(Text zur Analyse)
----
Der Rückhalt wenn man sich rechtfertigen muss
Im Privaten sind Tagebücher nicht mehr so aktuell wie früher, aber bei Vielen immer noch ein unentbehrliches Werkzeug. Sie haben die Aufgabe den Tag zu verarbeiten und das Wesentliche, was einem bewegt hat, festzuhalten. In einem Projekt ist es sehr ähnlich. Jeder Projektleiter sollte wissen, was an einem hektischen Tag Wesentliches passiert ist. Wie viele Projektleiter kennen Sie, die ein Projekttagebuch führen?
Wenn man bedenkt, wie vergesslich wir sind, dann ist es erstaunlich, wie sich die Vorgesetzten und Auftraggeber auf Ihre Projektleiter verlassen. Spätestens wenn man sich vor seinem Chef oder vor dem Kunden rechtfertigen oder schnell Auskunft geben muss, wird das Gedächtnis ohne Tagebuch massiv strapaziert. Das Tagebuch ist nicht nur wichtig für den Projektleiter, sondern auch für seine Vorgesetzten und das Unternehmen selbst. Es kann entscheidend sein vor Gericht, kann im schlimmsten Fall vor der Insolvenz bewahren oder für einen guten Weihnachtsbonus sorgen. Nur wer die passenden Informationen zeitgerecht bereit hat kann kompetent auftreten und sich und sein Unternehmen verteidigen oder schützen.
Es gibt Unternehmen oder Organisationen, die schreiben Projekttagebücher und deren Inhalt vor, speziell im Baubereich.
Besprechungsprotokolle sind nicht genug
Besprechungsprotokolle dokumentieren besprochenes aber meist nur Entscheidungen in Sitzungen. In der Baubranche werden Bautagebücher verwendet. Dies ist gute Sache und da ist die Baubranche tatsächlich den anderen Branchen einiges voraus Projektereignisse zu dokumentieren.
Das Bautagebuch: Auszug aus Wikipedia: “Das Bautagebuch sollte täglich, jedoch mindestens bei jedem Baustellenbesuch geführt und von allen Beteiligten (Fachbauleiter, Bauherr und Handwerker) unterschrieben werden. Aus juristischer Sicht ist das Bautagebuch ein Beweismittel, welches vor Gericht Bestand hat.” Im Wikipedia-Artikel steht auch was im Bautagebuch stehen muss.
----
(Rohdaten)
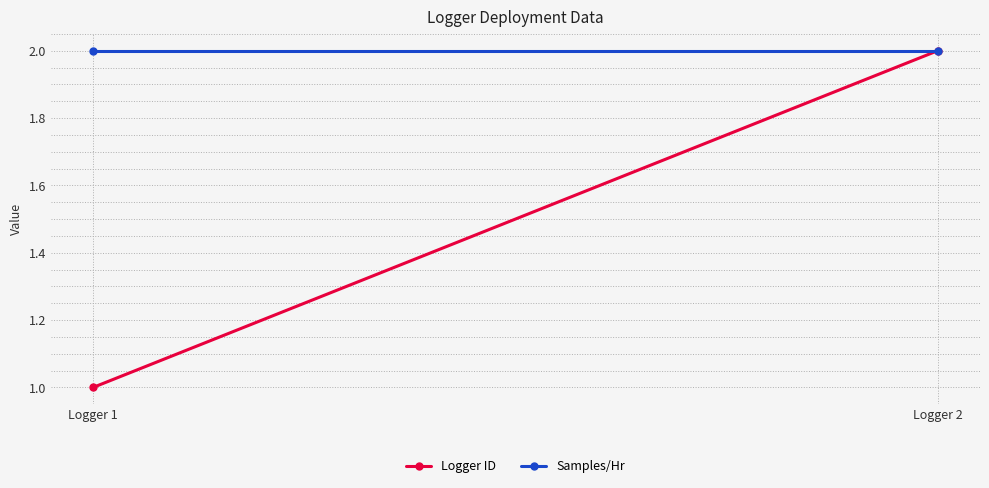

True or false: Logger ID has a value of 2 at Logger 2.

True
----
(Aufgabenstellung)
Können Sie aus dem Text über Projekttagebücher den Abschnitt wortgetreu ausgeben, der mit „Es gibt Unternehmen“ beginnt und sich bis einschließlich „Projektereignisse zu dokumentieren.“ erstreckt?

(Lösung)
Es gibt Unternehmen oder Organisationen, die schreiben Projekttagebücher und deren Inhalt vor, speziell im Baubereich.
Besprechungsprotokolle sind nicht genug
Besprechungsprotokolle dokumentieren besprochenes aber meist nur Entscheidungen in Sitzungen. In der Baubranche werden Bautagebücher verwendet. Dies ist gute Sache und da ist die Baubranche tatsächlich den anderen Branchen einiges voraus Projektereignisse zu dokumentieren.